て烟熏妆下的殇ゞ 提交于 2021-01-29 05:35:27

问题


i am trying to fit distributions. The fitting is finished, but i need a measurement, to choose the best model. Many papers are using the Kolomogorov-Smirnov (KS) test. I tried to implement that, and i am getting very low p-value results.

The implementation:

#Histigram plot

binwidth = np.arange(0,int(out_threshold1),1)    
n1, bins1, patches = plt.hist(h1, bins=binwidth, normed=1, facecolor='#023d6b', alpha=0.5, histtype='bar')

#Fitting

gevfit4 = gev.fit(h1)  
pdf_gev4 = gev.pdf(lnspc, *gevfit4)   
plt.plot(lnspc, pdf_gev4, label="GEV")

logfit4 = stats.lognorm.fit(h)  
pdf_lognorm4 = stats.lognorm.pdf(lnspc, *logfit4)  
plt.plot(lnspc, pdf_lognorm4, label="LogNormal")

weibfit4 = stats.weibull_min.fit(h1)  
pdf_weib4 = stats.weibull_min.pdf(lnspc, *weibfit4)  
plt.plot(lnspc, pdf_weib4, label="Weibull")

burr12fit4 = stats.burr12.fit(h1)  
pdf_burr124 = stats.burr12.pdf(lnspc, *burr12fit4)  
plt.plot(lnspc, pdf_burr124, label="Burr")

genparetofit4 = stats.genpareto.fit(h1)
pdf_genpareto4 = stats.genpareto.pdf(lnspc, *genparetofit4)
plt.plot(lnspc, pdf_genpareto4, label ="Gen-Pareto")

#KS-Test
print(stats.kstest(h1, lambda k : stats.genpareto.cdf(k, *genparetofit),args=(),N=len(h1),alternative ='two-sided', mode ='approx'))
print(stats.kstest(h1, lambda k : stats.lognorm.cdf(k, *logfit),args=(),N=len(h1),alternative ='two-sided', mode ='approx'))
print(stats.kstest(h1, lambda k : gev.cdf(k, *gevfit),args=(),N=len(h1),alternative ='two-sided', mode ='approx'))
print(stats.kstest(h1, lambda k : stats.weibull_min.cdf(k, *weibfit),args=(),N=len(h1),alternative ='two-sided', mode ='approx'))
print(stats.kstest(h1, lambda k : stats.burr12.cdf(k, *burr12fit),args=(),N=len(h1),alternative ='two-sided', mode ='approx'))

After this runs, I get values like:

KstestResult(statistic=0.065689774346523788, pvalue=2.3778862070128568e-20)
KstestResult(statistic=0.063434691987405312, pvalue=5.2567851875784095e-19)
KstestResult(statistic=0.065047355887551062, pvalue=5.8076254324909468e-20)
KstestResult(statistic=0.25249534411299968, pvalue=8.3670183092211739e-295)
KstestResult(statistic=0.068528435880779559, pvalue=4.1395594967775799e-22)

Are these values reasonable? Is it still possible to chose the best model? Is the best fitted model, the model with the smallest statistic value?

EDIT:

I plotted the CDFs for two fitted distribution.

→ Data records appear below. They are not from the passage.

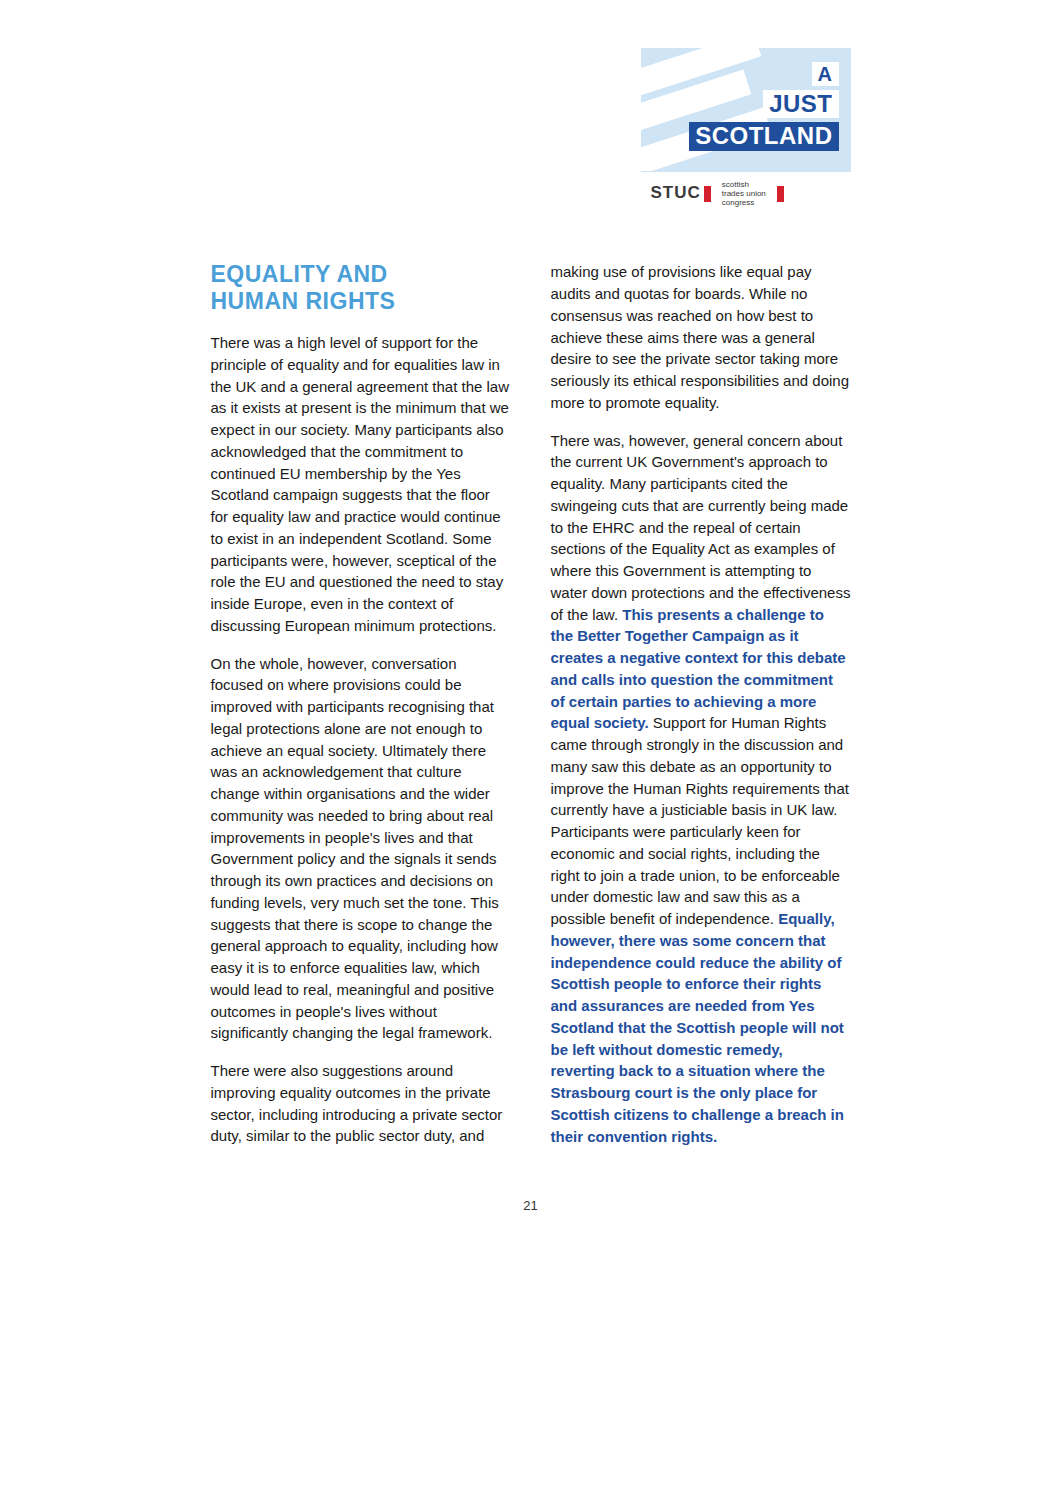A
JUST
SCOTLAND
STUC scottish
trades union
congress
Equality and
Human Rights
There was a high level of support for the principle of equality and for equalities law in the UK and a general agreement that the law as it exists at present is the minimum that we expect in our society. Many participants also acknowledged that the commitment to continued EU membership by the Yes Scotland campaign suggests that the floor for equality law and practice would continue to exist in an independent Scotland. Some participants were, however, sceptical of the role the EU and questioned the need to stay inside Europe, even in the context of discussing European minimum protections.
On the whole, however, conversation focused on where provisions could be improved with participants recognising that legal protections alone are not enough to achieve an equal society. Ultimately there was an acknowledgement that culture change within organisations and the wider community was needed to bring about real improvements in people's lives and that Government policy and the signals it sends through its own practices and decisions on funding levels, very much set the tone. This suggests that there is scope to change the general approach to equality, including how easy it is to enforce equalities law, which would lead to real, meaningful and positive outcomes in people's lives without significantly changing the legal framework.
There were also suggestions around improving equality outcomes in the private sector, including introducing a private sector duty, similar to the public sector duty, and
making use of provisions like equal pay audits and quotas for boards. While no consensus was reached on how best to achieve these aims there was a general desire to see the private sector taking more seriously its ethical responsibilities and doing more to promote equality.
There was, however, general concern about the current UK Government's approach to equality. Many participants cited the swingeing cuts that are currently being made to the EHRC and the repeal of certain sections of the Equality Act as examples of where this Government is attempting to water down protections and the effectiveness of the law. This presents a challenge to the Better Together Campaign as it creates a negative context for this debate and calls into question the commitment of certain parties to achieving a more equal society. Support for Human Rights came through strongly in the discussion and many saw this debate as an opportunity to improve the Human Rights requirements that currently have a justiciable basis in UK law. Participants were particularly keen for economic and social rights, including the right to join a trade union, to be enforceable under domestic law and saw this as a possible benefit of independence. Equally, however, there was some concern that independence could reduce the ability of Scottish people to enforce their rights and assurances are needed from Yes Scotland that the Scottish people will not be left without domestic remedy, reverting back to a situation where the Strasbourg court is the only place for Scottish citizens to challenge a breach in their convention rights.
21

They seem very well fitted. But I still get those small p-values.


回答1:


Check the AIC criterion for each fit. The least of those will be the best fit. Judging from you KS statistic, the Weibull fits best. Although there are reasons why people don't recommened KS test for paramèters calculated from the samples.




回答2:


The p-values for kstest assumes that the parameters of the distribution are known. They are not appropriate when parameters are estimated. However, as far as I understand, the p-values should be too large in that case, while here they are very small.

From the histogram plot it looks like that there are some regions that are not well matched by any of the distributions. Additionally, there might be some rounding in the data or bunching at some discrete values.

If the sample size is large enough, then any small deviations from the hypothesized distribution will result in a rejection of the hypothesis that the distribution matches the data.

To use ks-test as a selection criterion, we can just look at the ks-statistic or p-values and choose the one that matches best, in this case log-normal. We would get the best fitting distribution among the set tested, but it deviates to some extent from the "true" distribution that generated the data.